Assuming the world is a sphere with no wind, can the great circle route of a vessel be predicted from the current position $\{\phi_i,\lambda_i\}$ and the current true course $\theta_i$?
Presently, I'm not concerning myself with speed, just the ability generate a formula for the GC so that I can draw it.
These are the useful formulae I've discovered.

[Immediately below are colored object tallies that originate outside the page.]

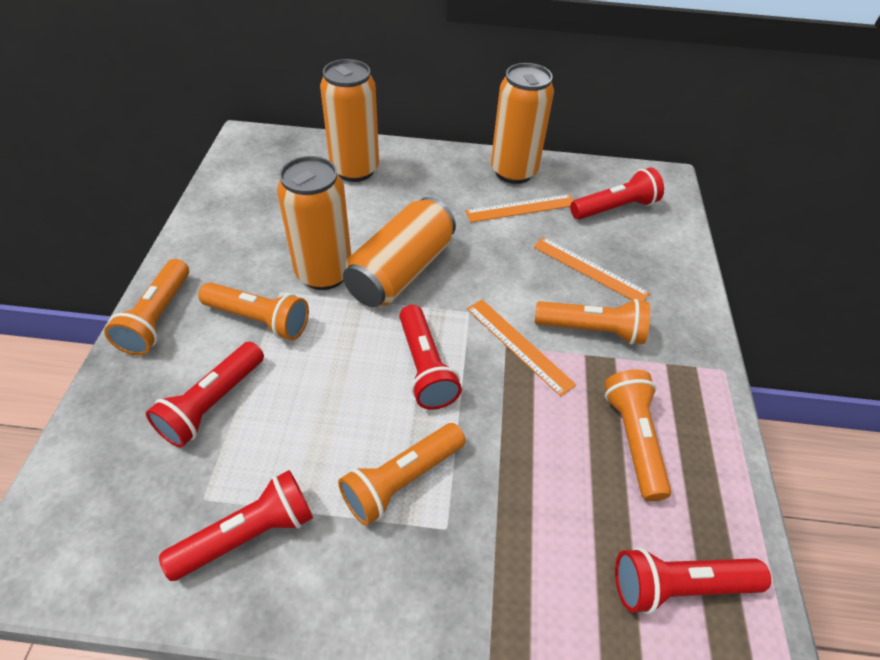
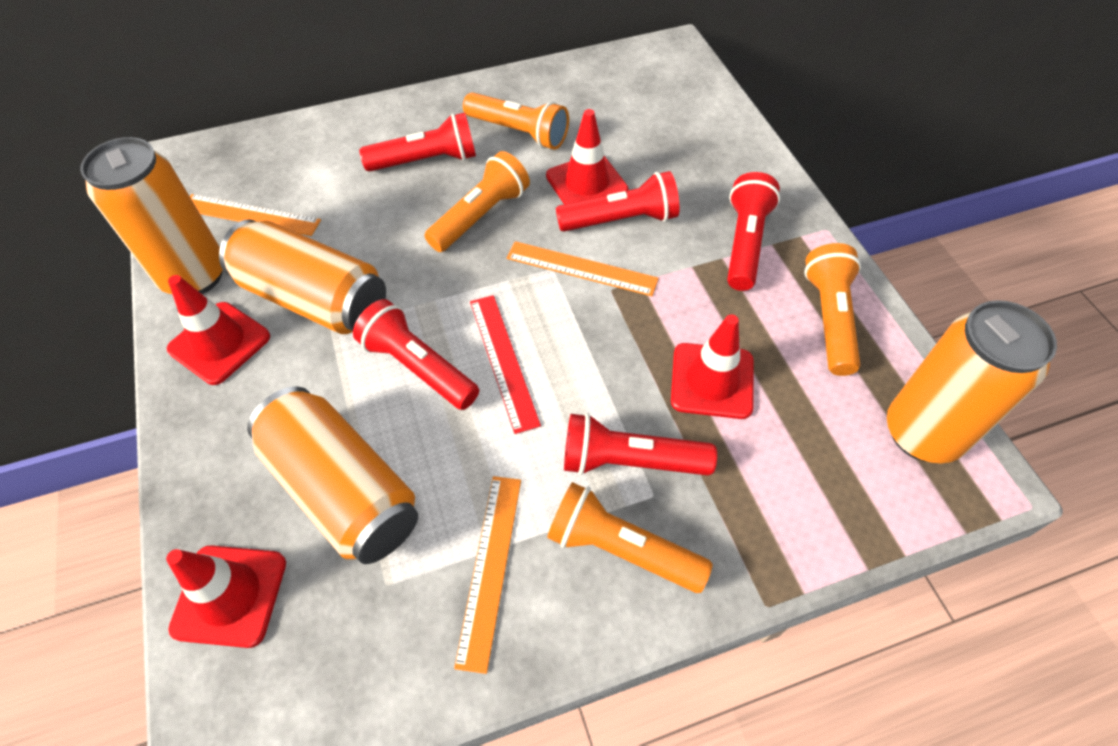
orange flashlight: [104,259,189,355] [198,282,309,340] [338,423,466,526] [535,299,650,345] [604,369,671,501] = 5 -> [425,151,530,252] [463,92,569,150] [547,482,713,593] [804,243,861,376] = 4
red ruler: none = 0 -> [470,295,541,434] = 1
red traffic cone: none = 0 -> [166,545,286,648] [167,275,270,385] [546,109,629,204] [671,314,754,419] = 4

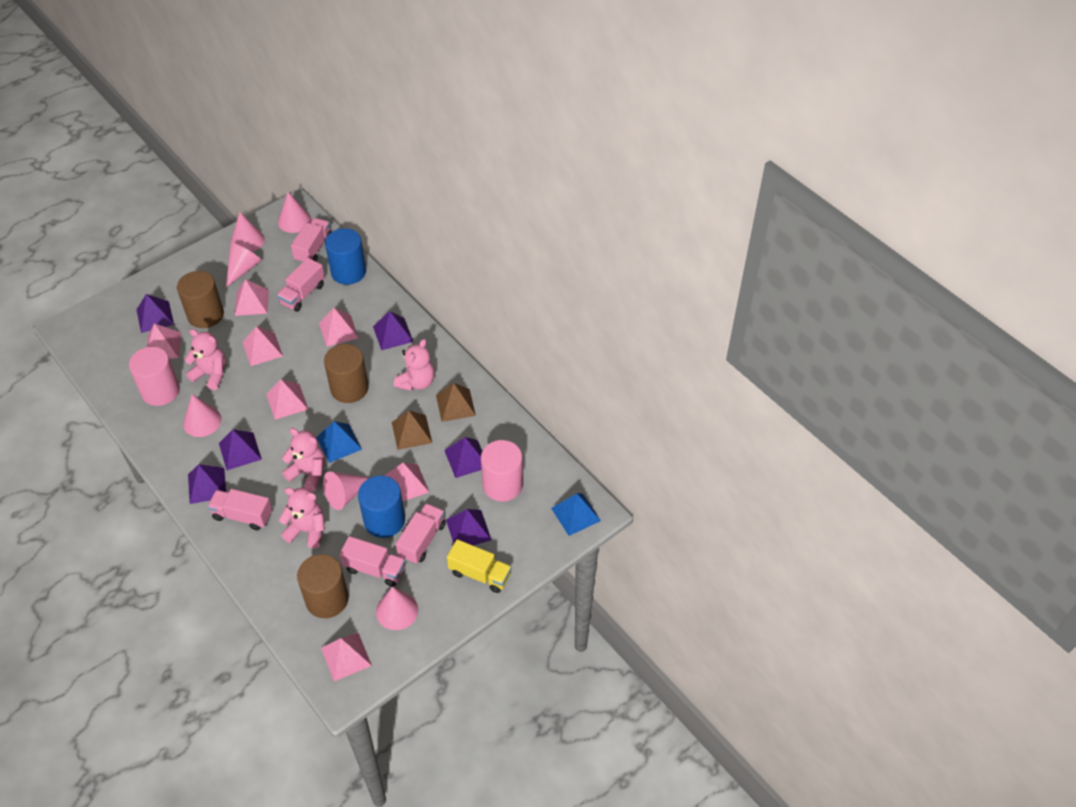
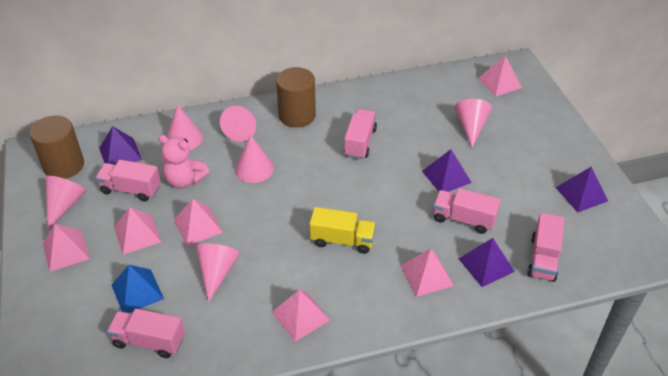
blue cylinder: [325,228,366,285] [358,475,405,538] = 2 -> none = 0
blue pyramid: [316,421,362,463] [551,493,601,536] = 2 -> [112,265,164,313] = 1
brown cylinder: [177,271,224,328] [297,554,349,618] [324,344,369,403] = 3 -> [30,115,84,179] [276,67,316,128] = 2
brown pyramid: [392,410,432,450] [436,383,476,422] = 2 -> none = 0
pink cylinder: [129,347,180,406] [481,440,523,502] = 2 -> none = 0
pink pyramid: [147,323,181,359] [235,279,269,316] [242,326,283,366] [266,379,308,420] [319,308,359,347] [321,633,372,681] [384,462,429,502] = 7 -> [43,224,90,272] [114,207,161,255] [174,199,223,246] [272,289,330,342] [401,249,454,297] [478,56,522,97] = 6
pink teddy bear: [184,329,226,390] [279,487,325,548] [282,428,325,492] [394,339,435,391] = 4 -> [158,135,210,188] = 1
purple pyramid: [137,294,174,333] [188,464,226,504] [219,429,262,470] [373,311,413,350] [444,437,482,478] [446,509,491,545] = 6 -> [99,126,142,165] [422,149,472,192] [459,238,515,287] [556,167,608,212] = 4

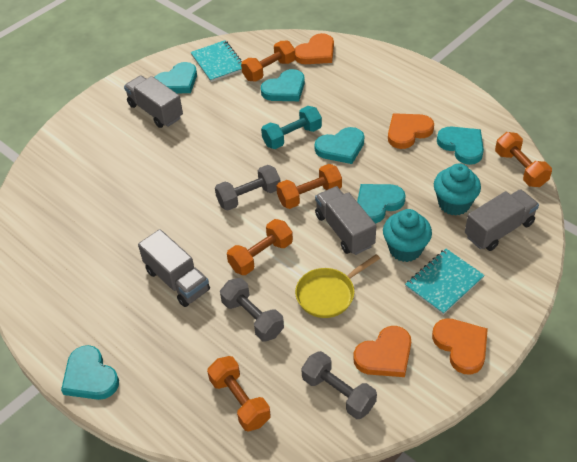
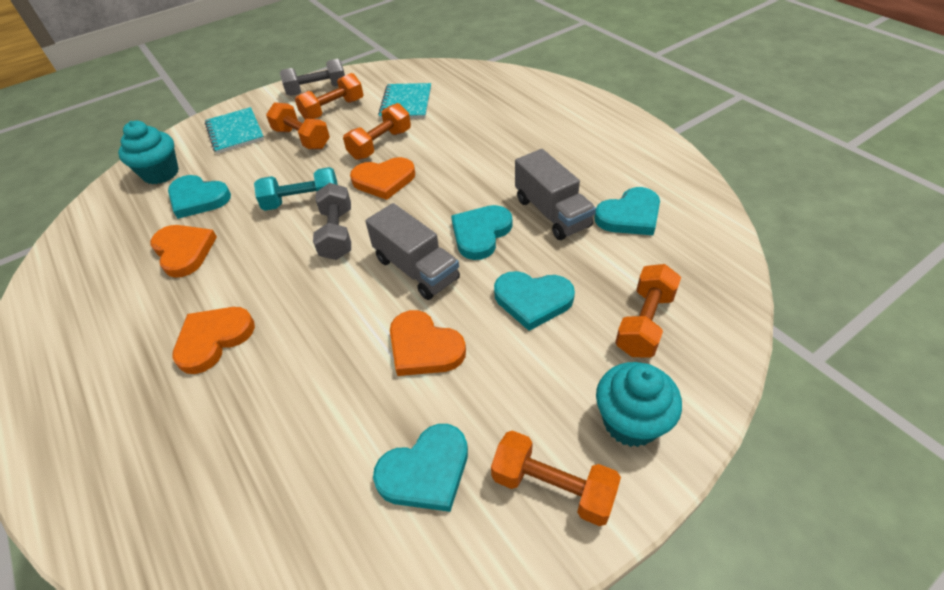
grey dumbbell: [215,165,280,210] [220,278,284,341] [301,351,377,419] = 3 -> [280,59,345,96] [313,183,351,260] = 2
grey truck: [124,75,183,128] [138,229,210,307] [315,186,376,255] [465,189,539,251] = 4 -> [365,203,460,300] [515,149,596,240] = 2
turquoise heart: [61,345,119,400] [154,62,197,93] [261,69,305,101] [315,127,364,164] [357,184,406,224] [437,126,484,165] = 6 -> [168,175,231,219] [373,424,468,512] [451,205,512,260] [494,271,575,331] [594,187,660,235] = 5
yellow pan: [295,254,380,318] = 1 -> none = 0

$$ \begin{array}{ll} d &= \cos^{-1}\left(\sin\phi_i \sin\phi_j + \cos\phi_i \cos\phi_j \cos (\lambda_i-\lambda_j) \right) \\ b &= \cos^{-1}\left(\frac{\sin\phi_j-\sin\phi_i\cos(d)}{\sin(d)\cos\phi_i}\right) \\ s &= \sin(\lambda_j-\lambda_i) \\ \theta_i &= \left\{ \begin{array}{ll} b & \mbox{if } s < 0 \\ 2\pi-b & \mbox{if } s > 0 \end{array} \right. \end{array} $$
I am not presently concerning myself with the poles.
It is true to say that any great circle will cross all meridians so it does not seem unreasonable to determine a formula of the form:
$$ \phi = f(\lambda,\phi_0,\lambda_0,\theta_0) $$
I note that $\cos(2\pi - \theta) = \cos(\theta)$ so:
$$\begin{array}{ll} \cos(\theta_i) &= \frac{\sin\phi_j-\sin\phi_i\cos(d)}{\sin(d)\cos\phi_i} \\ &= \frac{\sin\phi_j-\sin\phi_i(\sin\phi_i \sin\phi_j + \cos\phi_i \cos\phi_j \cos (\lambda_i-\lambda_j))}{\sin\left(\cos^{-1}\left(\sin\phi_i \sin\phi_j + \cos\phi_i \cos\phi_j \cos (\lambda_i-\lambda_j) \right)\right)\cos\phi_i} \end{array}$$
This is an equation that has all the right variables, but I can't rearrange it.
Is there a better approach I should be taking?
UPDATE
It's worth noting that if we use colatitude ($\phi'$), the distance equation looks just like the law of cosines:
$$cos(d) = \cos\phi'_i \cos\phi'_j + \sin\phi'_i \sin\phi'_j \cos (\lambda_i-\lambda_j)$$
You’re in an angle-side-angle situation, and you want to know the length of a side. One angle is given to you by the original heading, I’ll call it $\eta$, say measured clockwise from north. The other angle is the angle at the pole, difference between the original longitude and the longitude of the meridian you’re thinking of as variable. Let’s call that $\theta$. The side is the “colatitude”, the distance, in degrees (or radians) from the pole to the original position. Let’s call this $\lambda$. And you want to know the colatitude of your new point, since you already know its longitude. Call this $\Lambda$. Then I would solve your problem by using two standards from trigonometry, the alternative form of Law of Cosines, which reads $$ \cos a=-\cos b\cos c + \sin b \sin c \cos A\,, $$ where the angles of the triangle are $a,b,c$ and the corresponding opposite sides are $A,B,C$. The other is the Law of Sines, which reads, $$ \frac{\sin a}{\sin A}=\frac{\sin b}{\sin B}=\frac{\sin c}{\sin C}\,, $$ very much like the corresponding one in plane trig.
Now, we need to name the angle opposite the side that measures your original colatitude, call it $\alpha$. It becomes the $a$ of the Law of Cosines, and the longitude-difference $\theta$ becomes your $b$ there, while the heading angle is $\eta$, your $c$, and the (original) given colatitude is your $A$. Now apply L of C to get $\alpha$, and plug this into Law of Sines, since you have $$ \frac{\sin\Lambda}{\sin\eta}=\frac{\sin\lambda}{\sin\alpha}\,. $$ You wanted $\Lambda$, and there it is.